Meredith, Mooka, KAW, Betsey, GBO, Pattie - everyone - you guys are just the BEST - I am so grateful I stumbled across this board. This is yet another of those dead ends I was driving myself into, and you guys have just turned it around. You have identified several things that I really need to get a grip on BEFORE I can tackle NG.
Quote: Can you identify why your H lies? Is it to avoid conflict? Is it to make himself look better? Then, how can you make it safe for him to trust you with this honesty?
I think he lies for numerous reasons. Once he started lying to me, I think he found it a slippery slope that he could not get off - to hide the first lie, he needed to continue. Why did he start - well, I guess about a year ago, when he decided to pursue a relationship with OW, but to this day, insists, he did not want anything between us to change - so I guess the root lies in wanting to cake eat. Deception to avoid me walking out.
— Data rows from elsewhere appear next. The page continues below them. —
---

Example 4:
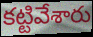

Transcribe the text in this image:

కట్టివేశారు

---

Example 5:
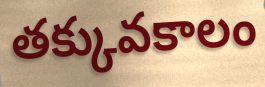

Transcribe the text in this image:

తక్కువకాలం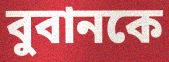
বুবানকে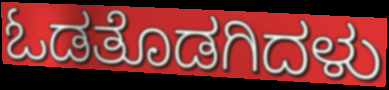
ಓಡತೊಡಗಿದಳು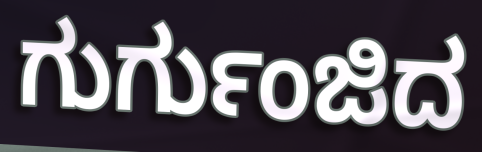
ಗುರ್ಗುಂಜಿದ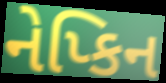
નેપ્કિનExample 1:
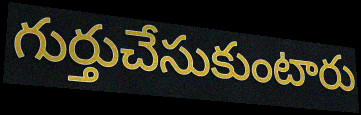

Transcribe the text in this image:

గుర్తుచేసుకుంటారు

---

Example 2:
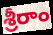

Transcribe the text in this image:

శ్రీరాం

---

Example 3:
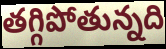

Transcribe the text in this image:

తగ్గిపోతున్నది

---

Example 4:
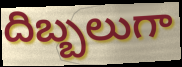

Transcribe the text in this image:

దిబ్బలుగా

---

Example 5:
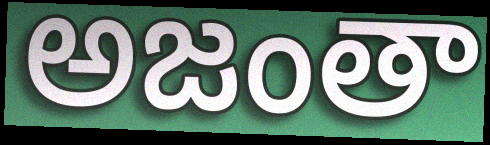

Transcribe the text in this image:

అజంతాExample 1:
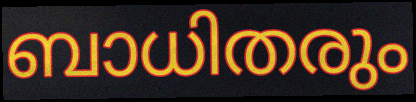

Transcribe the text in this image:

ബാധിതരും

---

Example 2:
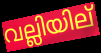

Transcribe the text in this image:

വല്ലിയില്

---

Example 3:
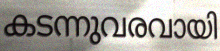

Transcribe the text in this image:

കടന്നുവരവായി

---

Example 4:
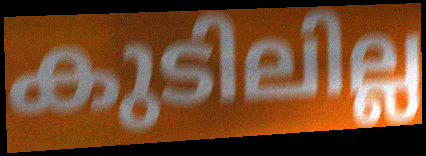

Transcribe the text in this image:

കുടിലില്ല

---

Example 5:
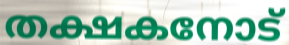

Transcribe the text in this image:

തക്ഷകനോട്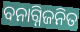
ବନାଗ୍ନିଜନିତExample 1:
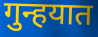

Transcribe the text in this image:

गुन्हयात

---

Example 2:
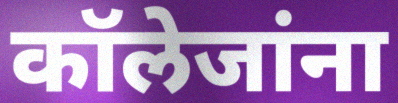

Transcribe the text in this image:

कॉलेजांना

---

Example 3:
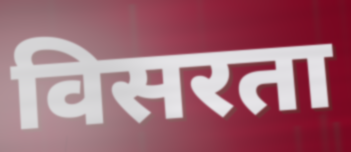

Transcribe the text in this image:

विसरता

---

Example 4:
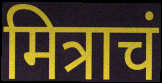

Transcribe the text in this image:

मित्राचं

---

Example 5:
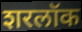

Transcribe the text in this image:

शरलॉक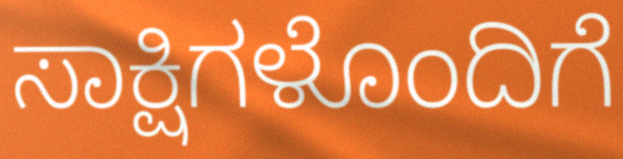
ಸಾಕ್ಷಿಗಳೊಂದಿಗೆ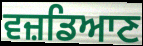
ਵਜ਼ਡਿਆਣ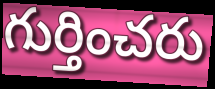
గుర్తించరుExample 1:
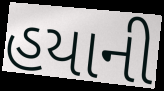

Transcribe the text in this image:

હયાની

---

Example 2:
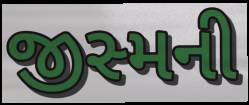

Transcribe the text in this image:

જીસ્મની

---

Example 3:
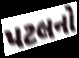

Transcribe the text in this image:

પટલનો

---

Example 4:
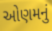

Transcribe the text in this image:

Then, he dropped the bomb last October, after about 6 weeks of me getting uneasy about changes in his behaviour. Even then, he claimed an EA when in fact as I discovered in June this year, it was already a PA. Many of his subsequent lies were to make the half-truth more palatable so I would not walk out. I guess I still have a hard time with this - on the one hand he was claiming to have 'come clean' but the manner in which he did so - with partial stories - really deprived me of the opportunity to make a truly informed decision. His rationale - to minimise hurt to me, and to stop me from walking out.
I now see him with our mutual friends and he seems to have slipped into a new mode of convenient and expedient exagerration, deception by omission - all these were not present in NG 15 months ago, so I'm kind of wondering if this is a lifetime habit change
Your thoughts on how to ask for what I want are just great - now I have to sit down and figure out what I really want. I guess for the past month I have been more introspective, and am finding that I have been shortchanging myself in many aspects. I want to change this balance. NG should not consume all my time. So, as Betsey so aptly put it, I am going back to the drawing board, and this time, it is for me.